A Muscogee delegation from Oklahoma had visited the forest earlier in the summer. Among those who came was Laura Harjo, who teaches in the Native American Studies department at the University of Oklahoma. It was her first visit to this part of the Weelaunee Forest. “When I walked through it, the sounds of the insects, the birds and the heaviness of the air – I know my relatives felt the same way before the removal,” he said. “Walking through that space meant a lot to me.” Harjo teaches a course on local community planning. “For a recent assignment, I had them work on what kind of future they envisioned for the Weelaunee Forest if there was a Muscogee Tribal City instead of Cop City.” He added, “This is being treated as a cancerous space from contact with Europe and Cop City would be a continuation of that rather than a return to the community.”

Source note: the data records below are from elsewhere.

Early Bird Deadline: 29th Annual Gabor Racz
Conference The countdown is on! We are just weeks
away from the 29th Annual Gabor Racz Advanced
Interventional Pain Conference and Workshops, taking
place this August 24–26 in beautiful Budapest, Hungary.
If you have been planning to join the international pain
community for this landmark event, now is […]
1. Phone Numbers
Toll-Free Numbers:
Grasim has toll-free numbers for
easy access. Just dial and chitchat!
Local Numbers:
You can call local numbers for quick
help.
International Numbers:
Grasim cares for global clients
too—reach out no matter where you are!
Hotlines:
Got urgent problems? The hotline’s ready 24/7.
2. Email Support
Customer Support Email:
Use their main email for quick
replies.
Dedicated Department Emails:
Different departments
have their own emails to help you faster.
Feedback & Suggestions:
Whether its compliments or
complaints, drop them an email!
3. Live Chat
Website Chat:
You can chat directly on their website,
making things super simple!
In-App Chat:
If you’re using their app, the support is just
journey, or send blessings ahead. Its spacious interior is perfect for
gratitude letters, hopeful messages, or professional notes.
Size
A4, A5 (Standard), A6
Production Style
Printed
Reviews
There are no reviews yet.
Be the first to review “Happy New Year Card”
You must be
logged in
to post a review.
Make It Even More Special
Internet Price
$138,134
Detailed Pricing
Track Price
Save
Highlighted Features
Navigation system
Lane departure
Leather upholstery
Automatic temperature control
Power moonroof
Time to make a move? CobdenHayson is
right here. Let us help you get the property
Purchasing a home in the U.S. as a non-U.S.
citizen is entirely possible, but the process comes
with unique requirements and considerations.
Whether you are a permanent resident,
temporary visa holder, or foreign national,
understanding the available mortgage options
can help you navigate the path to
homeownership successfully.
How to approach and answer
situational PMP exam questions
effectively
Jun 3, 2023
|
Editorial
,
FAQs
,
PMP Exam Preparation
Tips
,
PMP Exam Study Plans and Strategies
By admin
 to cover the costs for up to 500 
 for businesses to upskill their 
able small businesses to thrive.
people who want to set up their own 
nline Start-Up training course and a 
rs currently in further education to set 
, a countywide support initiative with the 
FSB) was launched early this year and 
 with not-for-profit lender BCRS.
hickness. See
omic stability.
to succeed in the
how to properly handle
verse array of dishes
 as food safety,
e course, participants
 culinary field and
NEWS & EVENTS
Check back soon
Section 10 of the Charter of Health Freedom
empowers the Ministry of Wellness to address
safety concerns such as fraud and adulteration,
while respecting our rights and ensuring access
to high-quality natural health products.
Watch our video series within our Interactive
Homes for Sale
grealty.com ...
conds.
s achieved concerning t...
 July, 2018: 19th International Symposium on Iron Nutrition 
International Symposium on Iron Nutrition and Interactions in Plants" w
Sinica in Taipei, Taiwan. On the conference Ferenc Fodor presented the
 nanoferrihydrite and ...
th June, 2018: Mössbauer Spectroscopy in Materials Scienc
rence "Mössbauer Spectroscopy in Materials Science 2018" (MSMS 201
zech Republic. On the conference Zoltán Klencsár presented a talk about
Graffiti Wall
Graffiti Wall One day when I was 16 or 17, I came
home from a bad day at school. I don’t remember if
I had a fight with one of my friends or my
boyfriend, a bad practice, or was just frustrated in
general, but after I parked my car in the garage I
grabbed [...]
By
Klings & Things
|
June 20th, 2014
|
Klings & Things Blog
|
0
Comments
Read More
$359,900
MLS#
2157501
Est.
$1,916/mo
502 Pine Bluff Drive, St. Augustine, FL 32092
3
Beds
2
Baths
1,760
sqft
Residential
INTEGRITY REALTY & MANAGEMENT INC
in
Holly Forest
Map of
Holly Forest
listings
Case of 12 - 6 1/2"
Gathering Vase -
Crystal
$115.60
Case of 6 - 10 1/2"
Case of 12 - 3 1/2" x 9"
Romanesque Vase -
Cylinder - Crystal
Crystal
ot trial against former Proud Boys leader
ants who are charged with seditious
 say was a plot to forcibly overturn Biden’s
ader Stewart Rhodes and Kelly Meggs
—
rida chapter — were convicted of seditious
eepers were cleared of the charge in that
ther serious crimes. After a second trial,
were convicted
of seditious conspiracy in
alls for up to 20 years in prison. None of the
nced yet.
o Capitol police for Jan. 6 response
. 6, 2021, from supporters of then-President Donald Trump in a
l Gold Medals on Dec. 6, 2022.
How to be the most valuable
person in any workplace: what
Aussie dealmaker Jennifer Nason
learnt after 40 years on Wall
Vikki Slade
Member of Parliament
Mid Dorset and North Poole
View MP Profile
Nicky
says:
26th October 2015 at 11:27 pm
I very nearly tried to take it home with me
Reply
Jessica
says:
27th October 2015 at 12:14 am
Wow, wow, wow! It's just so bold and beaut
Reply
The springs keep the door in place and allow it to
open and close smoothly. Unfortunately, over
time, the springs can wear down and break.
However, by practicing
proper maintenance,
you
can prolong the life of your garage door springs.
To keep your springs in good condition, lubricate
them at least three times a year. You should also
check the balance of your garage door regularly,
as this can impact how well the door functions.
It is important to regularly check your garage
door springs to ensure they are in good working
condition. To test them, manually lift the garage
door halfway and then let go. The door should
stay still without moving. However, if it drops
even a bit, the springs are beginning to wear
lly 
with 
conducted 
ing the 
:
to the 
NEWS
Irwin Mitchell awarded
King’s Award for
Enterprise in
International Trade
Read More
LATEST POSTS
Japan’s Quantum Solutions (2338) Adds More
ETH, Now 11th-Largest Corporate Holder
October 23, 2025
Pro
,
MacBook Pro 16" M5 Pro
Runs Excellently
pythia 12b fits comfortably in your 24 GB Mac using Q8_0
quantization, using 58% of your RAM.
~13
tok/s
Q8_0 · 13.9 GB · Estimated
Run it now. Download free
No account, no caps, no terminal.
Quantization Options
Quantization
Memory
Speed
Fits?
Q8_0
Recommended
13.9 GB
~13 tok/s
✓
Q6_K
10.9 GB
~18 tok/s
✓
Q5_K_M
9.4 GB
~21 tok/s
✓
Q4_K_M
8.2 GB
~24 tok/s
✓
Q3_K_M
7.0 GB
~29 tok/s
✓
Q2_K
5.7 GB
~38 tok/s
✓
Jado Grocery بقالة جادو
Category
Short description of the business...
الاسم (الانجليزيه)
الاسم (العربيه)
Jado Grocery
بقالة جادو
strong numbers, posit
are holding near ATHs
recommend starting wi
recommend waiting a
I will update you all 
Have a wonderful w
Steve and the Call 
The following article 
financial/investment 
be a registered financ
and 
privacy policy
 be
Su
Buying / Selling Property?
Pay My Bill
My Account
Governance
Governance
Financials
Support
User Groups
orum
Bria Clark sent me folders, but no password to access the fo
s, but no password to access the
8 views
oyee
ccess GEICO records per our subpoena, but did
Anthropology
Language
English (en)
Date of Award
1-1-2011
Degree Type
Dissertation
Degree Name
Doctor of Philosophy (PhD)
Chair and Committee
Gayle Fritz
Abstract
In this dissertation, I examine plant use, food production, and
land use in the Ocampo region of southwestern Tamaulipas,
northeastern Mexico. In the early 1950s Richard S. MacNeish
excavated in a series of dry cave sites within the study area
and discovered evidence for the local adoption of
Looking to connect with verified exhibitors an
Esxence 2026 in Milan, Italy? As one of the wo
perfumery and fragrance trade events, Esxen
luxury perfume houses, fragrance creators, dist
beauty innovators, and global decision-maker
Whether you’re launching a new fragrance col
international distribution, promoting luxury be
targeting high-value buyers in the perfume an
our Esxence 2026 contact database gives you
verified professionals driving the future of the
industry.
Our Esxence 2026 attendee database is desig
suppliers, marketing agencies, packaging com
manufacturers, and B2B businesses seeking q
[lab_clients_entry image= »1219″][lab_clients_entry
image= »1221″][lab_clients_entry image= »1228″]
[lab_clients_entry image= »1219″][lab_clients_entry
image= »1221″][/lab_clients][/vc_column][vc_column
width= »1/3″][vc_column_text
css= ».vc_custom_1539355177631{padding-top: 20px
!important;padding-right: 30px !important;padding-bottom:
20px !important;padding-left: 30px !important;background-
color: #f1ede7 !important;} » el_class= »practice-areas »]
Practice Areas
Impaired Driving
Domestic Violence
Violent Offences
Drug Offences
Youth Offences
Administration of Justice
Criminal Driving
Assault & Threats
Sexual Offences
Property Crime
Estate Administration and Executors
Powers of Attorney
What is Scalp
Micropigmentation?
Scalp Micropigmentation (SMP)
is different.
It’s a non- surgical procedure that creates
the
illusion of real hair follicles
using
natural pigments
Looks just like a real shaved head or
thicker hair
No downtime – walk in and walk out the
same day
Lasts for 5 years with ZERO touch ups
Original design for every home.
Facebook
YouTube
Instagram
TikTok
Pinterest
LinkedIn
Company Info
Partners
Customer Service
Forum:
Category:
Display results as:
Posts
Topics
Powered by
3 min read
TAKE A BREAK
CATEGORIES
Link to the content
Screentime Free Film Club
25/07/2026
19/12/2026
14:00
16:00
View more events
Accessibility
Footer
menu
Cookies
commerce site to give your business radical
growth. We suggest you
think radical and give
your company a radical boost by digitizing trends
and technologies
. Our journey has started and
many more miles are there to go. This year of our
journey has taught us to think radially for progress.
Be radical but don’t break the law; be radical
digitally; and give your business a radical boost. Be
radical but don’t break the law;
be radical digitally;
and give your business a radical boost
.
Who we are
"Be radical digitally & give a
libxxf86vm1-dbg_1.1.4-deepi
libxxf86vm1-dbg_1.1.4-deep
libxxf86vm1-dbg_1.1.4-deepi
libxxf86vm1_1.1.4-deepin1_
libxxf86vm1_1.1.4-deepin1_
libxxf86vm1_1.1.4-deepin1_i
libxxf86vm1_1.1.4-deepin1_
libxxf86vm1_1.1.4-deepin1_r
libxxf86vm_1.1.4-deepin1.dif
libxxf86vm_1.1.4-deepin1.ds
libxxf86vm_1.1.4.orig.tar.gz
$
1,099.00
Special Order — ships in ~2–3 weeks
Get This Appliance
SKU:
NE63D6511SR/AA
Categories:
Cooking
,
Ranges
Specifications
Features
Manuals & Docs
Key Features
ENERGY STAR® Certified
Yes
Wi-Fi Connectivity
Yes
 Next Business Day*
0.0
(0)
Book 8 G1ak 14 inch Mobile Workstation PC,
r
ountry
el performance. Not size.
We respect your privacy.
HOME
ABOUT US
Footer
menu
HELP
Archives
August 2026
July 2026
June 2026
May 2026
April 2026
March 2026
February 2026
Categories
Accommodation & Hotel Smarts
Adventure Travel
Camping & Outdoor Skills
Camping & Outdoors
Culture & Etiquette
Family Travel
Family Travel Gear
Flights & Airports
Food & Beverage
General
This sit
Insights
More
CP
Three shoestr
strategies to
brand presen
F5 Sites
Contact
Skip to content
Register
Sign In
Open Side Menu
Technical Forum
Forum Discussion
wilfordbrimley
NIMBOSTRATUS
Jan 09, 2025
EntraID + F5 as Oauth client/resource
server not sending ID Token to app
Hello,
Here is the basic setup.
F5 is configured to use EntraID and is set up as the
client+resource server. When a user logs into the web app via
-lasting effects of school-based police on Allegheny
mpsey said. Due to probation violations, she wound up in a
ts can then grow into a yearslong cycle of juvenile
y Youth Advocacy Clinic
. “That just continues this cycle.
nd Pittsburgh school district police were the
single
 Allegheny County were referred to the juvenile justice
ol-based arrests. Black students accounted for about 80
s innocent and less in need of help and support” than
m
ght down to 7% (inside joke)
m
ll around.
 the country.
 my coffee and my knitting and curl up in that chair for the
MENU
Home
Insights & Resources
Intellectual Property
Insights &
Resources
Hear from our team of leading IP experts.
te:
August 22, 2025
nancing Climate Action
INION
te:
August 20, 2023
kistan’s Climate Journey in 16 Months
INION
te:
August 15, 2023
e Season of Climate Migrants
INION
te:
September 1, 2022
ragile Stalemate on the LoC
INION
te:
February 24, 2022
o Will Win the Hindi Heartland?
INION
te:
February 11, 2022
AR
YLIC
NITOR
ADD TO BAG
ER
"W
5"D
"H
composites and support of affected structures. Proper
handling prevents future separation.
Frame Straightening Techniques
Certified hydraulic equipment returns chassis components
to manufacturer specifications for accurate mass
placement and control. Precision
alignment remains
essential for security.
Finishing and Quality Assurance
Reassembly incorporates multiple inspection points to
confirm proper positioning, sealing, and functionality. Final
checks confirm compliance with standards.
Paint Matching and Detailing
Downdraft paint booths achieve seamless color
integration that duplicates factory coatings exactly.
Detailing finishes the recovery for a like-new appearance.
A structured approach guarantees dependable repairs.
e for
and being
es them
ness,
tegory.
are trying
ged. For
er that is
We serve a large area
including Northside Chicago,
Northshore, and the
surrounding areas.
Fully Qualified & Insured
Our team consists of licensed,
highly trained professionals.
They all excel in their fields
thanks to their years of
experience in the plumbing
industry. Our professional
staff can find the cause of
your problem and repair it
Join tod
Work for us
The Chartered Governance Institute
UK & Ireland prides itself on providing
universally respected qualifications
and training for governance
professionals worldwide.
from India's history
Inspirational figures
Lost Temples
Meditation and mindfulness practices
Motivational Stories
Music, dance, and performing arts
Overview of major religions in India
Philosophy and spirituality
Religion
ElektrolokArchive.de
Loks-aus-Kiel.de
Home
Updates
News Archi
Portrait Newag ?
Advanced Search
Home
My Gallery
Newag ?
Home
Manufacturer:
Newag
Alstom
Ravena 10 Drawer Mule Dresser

In late July, someone set fire to a truck carrying construction equipment in a trailhead parking lot. Inscribed on his charred remains were the words “No Cop City” and “No Hollywood Distopia.” (The latter slogan refers to the planned project to build a film studio on forty adjacent acres of forest, a project that has been delayed treatment originating from local environmental groups. A few days after the apparent arson, I asked a representative of the rangers about it. “We don’t know if it was someone we know or just, like, someone doing an autonomous action,” this person told me. “But we know that vehicles are not human lives and human lives will be taken if this forest is destroyed and a police city is built.”